If death is in the cards, it may also be in your blood.
Measurements of 14 metabolic substances in blood were pretty good at predicting whether people were likely to die in the next five to 10 years. The data was published this week in Nature Communications.
A team of researchers led by data scientists in the Netherlands came up with the fateful 14 based on data from 44,168 people, aged 18 to 109.
The data included death records and measurements of 226 different substances in blood. Of the 44,168 people, 5,512 died during follow-up periods of nearly 17 years.
The researchers then put their death panel to the test. They used the 14 blood measurements to try to predict deaths in a cohort of 7,603 Finnish people who were surveyed in 1997. Of those Finns, 1,213 died during follow-up. Together, the 14 blood measurements were about 83% accurate at predicting the deaths that occurred within both five years and 10 years. The accuracy dropped to about 72% when predicting deaths for people over 60 years old, though.
The lineup of apparent markers of doom are perhaps not entirely surprising. Some are already known to signal deadly conditions, such as heart disease, cancers, and diabetes—all leading causes of death in Europe and the United States. The culprits include blood sugar; factors linked to “bad” cholesterol; glycoprotein acetyls and polyunsaturated fatty acids, which are linked to inflammation; and albumin, which can indicate kidney and liver problems. Still, some others, such as acetoacetate, aren’t as clearly linked to mortality and require some follow-up research, the authors say.
Nevertheless, “[i]n combination, these biomarkers clearly improve risk prediction of 5- and 10-year mortality as compared to conventional risk factors across all ages,” the authors conclude. “These results suggest that metabolic biomarker profiling could potentially be used to guide patient care, if further validated in relevant clinical settings.”

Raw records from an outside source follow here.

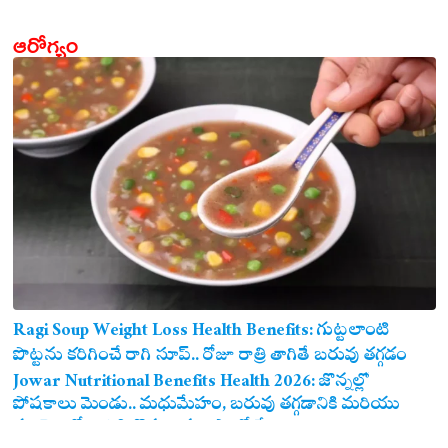
ఆరోగ్యం
Ragi Soup Weight Loss Health Benefits: గుట్టలాంటి
పొట్టను కరిగించే రాగి సూప్.. రోజూ రాత్రి తాగితే బరువు తగ్గడం
ఖాయం!
Jowar Nutritional Benefits Health 2026: జొన్నల్లో
పోషకాలు మెండు.. మధుమేహం, బరువు తగ్గడానికి మరియు
గుండె ఆరోగ్యానికి జొన్న అన్నం ఎంతో మేలు!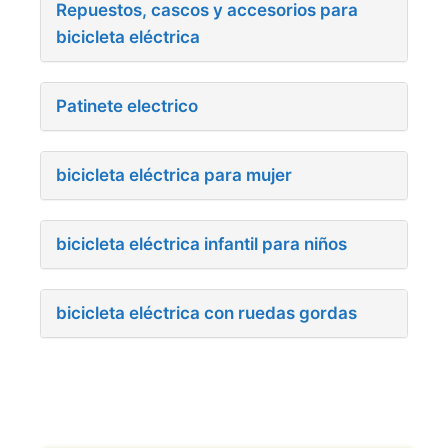
Repuestos, cascos y accesorios para
bicicleta eléctrica
Patinete electrico
bicicleta eléctrica para mujer
bicicleta eléctrica infantil para niños
bicicleta eléctrica con ruedas gordas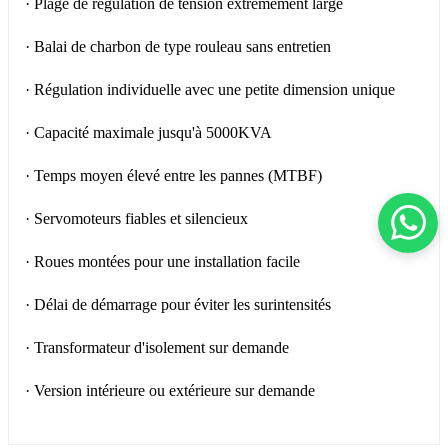
· Plage de régulation de tension extrêmement large
· Balai de charbon de type rouleau sans entretien
· Régulation individuelle avec une petite dimension unique
· Capacité maximale jusqu'à 5000KVA
· Temps moyen élevé entre les pannes (MTBF)
· Servomoteurs fiables et silencieux
· Roues montées pour une installation facile
· Délai de démarrage pour éviter les surintensités
· Transformateur d'isolement sur demande
· Version intérieure ou extérieure sur demande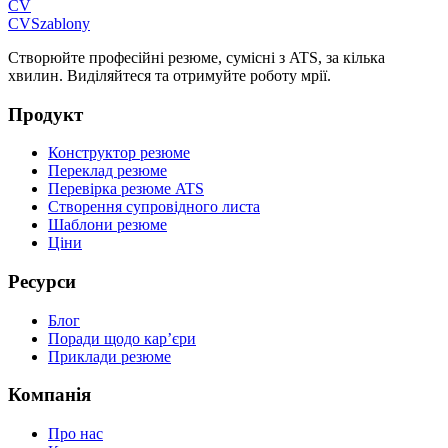
CV
CV
Szablony
Створюйте професійні резюме, сумісні з ATS, за кілька
хвилин. Виділяйтеся та отримуйте роботу мрії.
Продукт
Конструктор резюме
Переклад резюме
Перевірка резюме ATS
Створення супровідного листа
Шаблони резюме
Ціни
Ресурси
Блог
Поради щодо кар’єри
Приклади резюме
Компанія
Про нас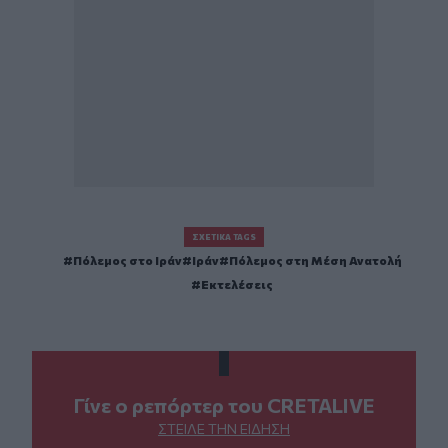
ΣΧΕΤΙΚΆ TAGS
Πόλεμος στο Ιράν
Ιράν
Πόλεμος στη Μέση Ανατολή
Εκτελέσεις
Γίνε ο ρεπόρτερ του CRETALIVE
ΣΤΕΊΛΕ ΤΗΝ ΕΊΔΗΣΗ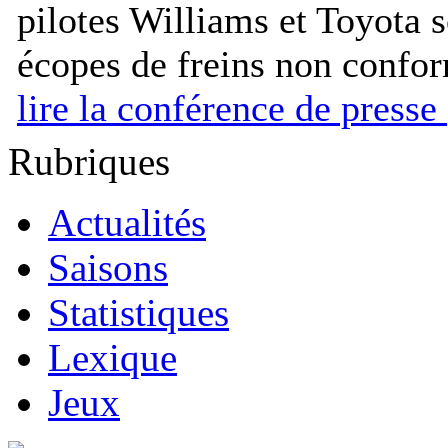
pilotes Williams et Toyota s
écopes de freins non confo
lire la conférence de presse
Rubriques
Actualités
Saisons
Statistiques
Lexique
Jeux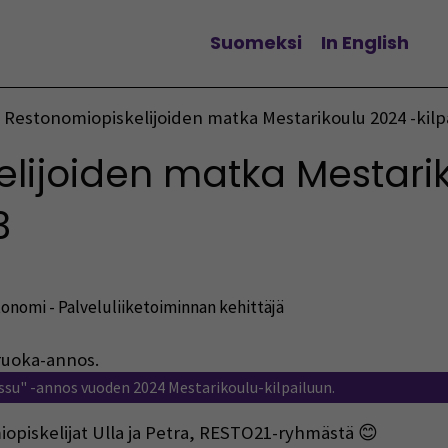
Suomeksi
In English
Vaihda kieltä
Restonomiopiskelijoiden matka Mestarikoulu 2024 -kilpa
lijoiden matka Mestarik
3
onomi - Palveluliiketoiminnan kehittäjä
ssu" -annos vuoden 2024 Mestarikoulu-kilpailuun.
miopiskelijat Ulla ja Petra, RESTO21-ryhmästä 😊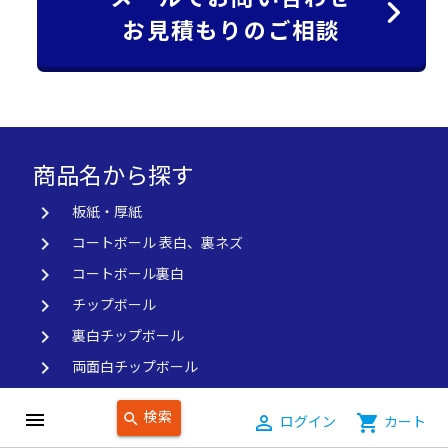
お見積もりのご相談
商品名から探す
keyboard_arrow_right
板紙・厚紙
keyboard_arrow_right
コートボール 表白、裏ネズ
keyboard_arrow_right
コートボール裏白
keyboard_arrow_right
チップボール
keyboard_arrow_right
裏白チップボール
keyboard_arrow_right
両面白チップボール
keyboard_arrow_right
アートポスト・高級白板紙
検索
menu
search
person_outline
ログイン
shopping_cart
カート
keyboard_arrow_right
非塗工紙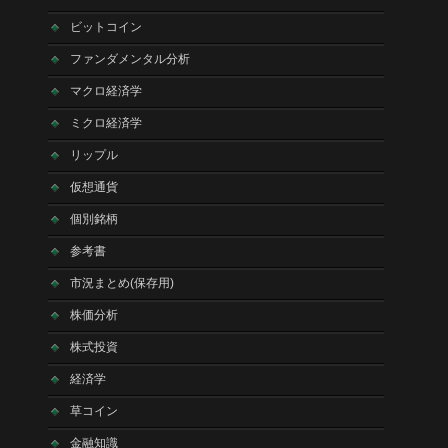
ビットコイン
ファンダメンタル分析
マクロ経済学
ミクロ経済学
リップル
仮想通貨
個別銘柄
参考書
市況まとめ(保存用)
株価分析
株式投資
経済学
草コイン
金融知識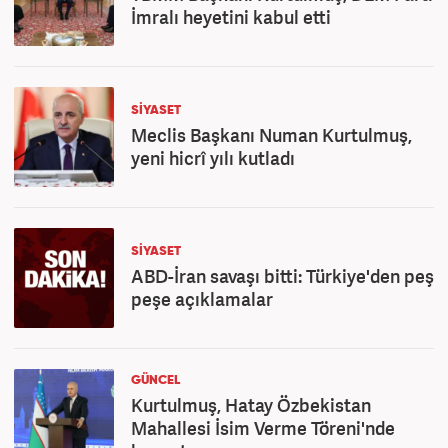
İmralı heyetini kabul etti
SİYASET
Meclis Başkanı Numan Kurtulmuş,
yeni hicrî yılı kutladı
SİYASET
ABD-İran savaşı bitti: Türkiye'den peş
peşe açıklamalar
GÜNCEL
Kurtulmuş, Hatay Özbekistan
Mahallesi İsim Verme Töreni'nde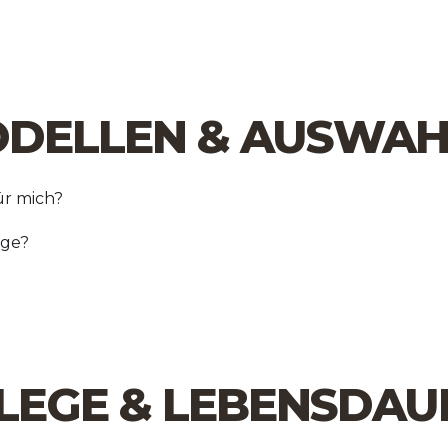
MODELLEN & AUSWAH
ür mich?
rge?
FLEGE & LEBENSDAU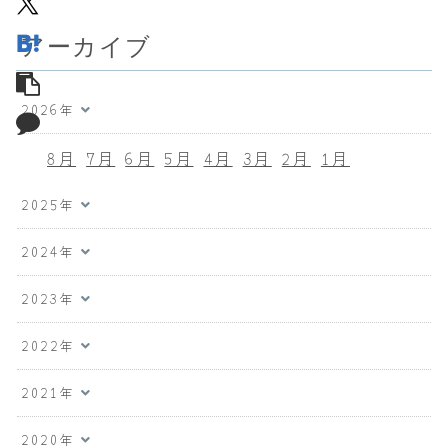
アーカイブ
2026年
8月
7月
6月
5月
4月
3月
2月
1月
2025年
2024年
2023年
2022年
2021年
2020年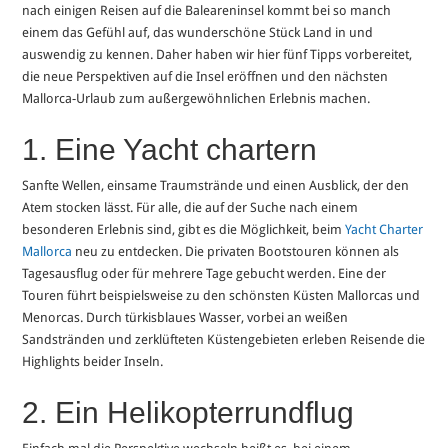
nach einigen Reisen auf die Baleareninsel kommt bei so manch
einem das Gefühl auf, das wunderschöne Stück Land in und
auswendig zu kennen. Daher haben wir hier fünf Tipps vorbereitet,
die neue Perspektiven auf die Insel eröffnen und den nächsten
Mallorca-Urlaub zum außergewöhnlichen Erlebnis machen.
1. Eine Yacht chartern
Sanfte Wellen, einsame Traumstrände und einen Ausblick, der den
Atem stocken lässt. Für alle, die auf der Suche nach einem
besonderen Erlebnis sind, gibt es die Möglichkeit, beim
Yacht Charter
Mallorca
neu zu entdecken. Die privaten Bootstouren können als
Tagesausflug oder für mehrere Tage gebucht werden. Eine der
Touren führt beispielsweise zu den schönsten Küsten Mallorcas und
Menorcas. Durch türkisblaues Wasser, vorbei an weißen
Sandstränden und zerklüfteten Küstengebieten erleben Reisende die
Highlights beider Inseln.
2. Ein Helikopterrundflug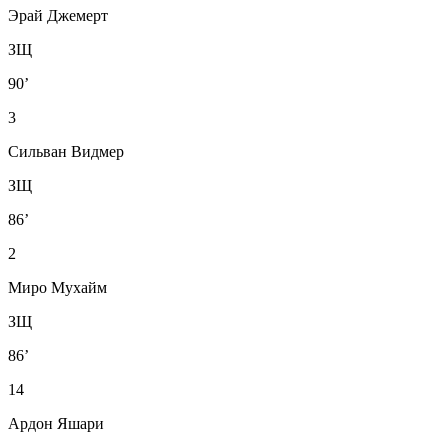
Эрай Джемерт
ЗЩ
90’
3
Сильван Видмер
ЗЩ
86’
2
Миро Мухайм
ЗЩ
86’
14
Ардон Яшари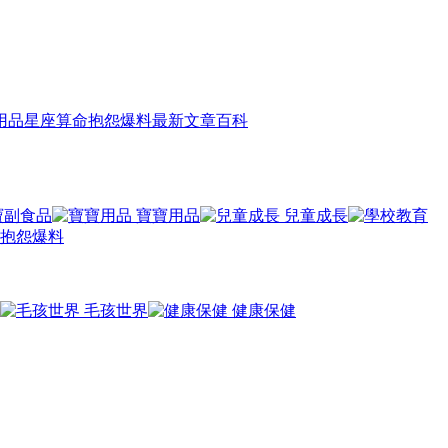
用品
星座算命
抱怨爆料
最新文章
百科
寶副食品
寶寶用品
兒童成長
抱怨爆料
毛孩世界
健康保健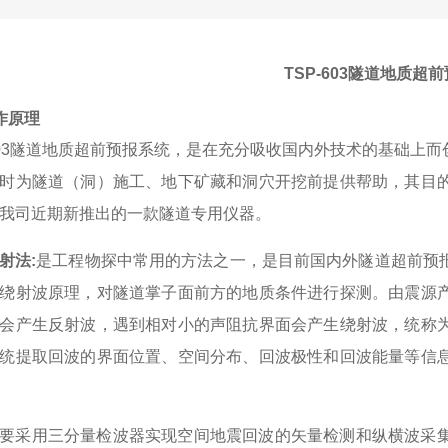
TSP-603隧道地质超
作原理
3
隧道地质超前预报系统，是在充分吸收国内外技术的基础上而
时为隧道（洞）施工、地下矿藏和洞穴开挖前提供帮助，其目
我司近期新推出的一款隧道专用仪器。
射法
:
是工程物探中常用的方法之一，是目前国内外隧道超前预
绕射波原理，对隧道掌子面前方的地质条件进行探测。由震源
会产生反射波，遇到相对小的声阻抗界面会产生绕射波，统称
统提取回波的
界面位置、空间分布、回波极性和回波能量等信
要采用三分量检波器实现空间地震回波的矢量检测和纵横波采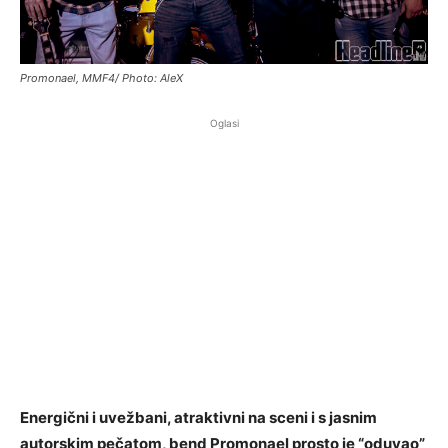
Promonael, MMF4/ Photo: AleX
Oglasi
Energični i uvežbani, atraktivni na sceni i s jasnim
autorskim pečatom, bend Promonael prosto je “oduvao”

Knowing whether someone is likely to kick the bucket in the near future may help determine if a patient is, say, too far gone for an invasive surgery. On the other hand, learning of impending doom may also help motivate patients to work on improving their health through lifestyle changes to stall that fate. In line with that, mortality predictions could perhaps one day help determine if modern medicine has found a way to cheat death with new treatments or interventions.
At the moment, researchers are a long way from that. The markers have to be validated in clinical settings—not just cohort datasets. Moreover, all the data in the study came from people of European decent, meaning it may not be applicable to other groups.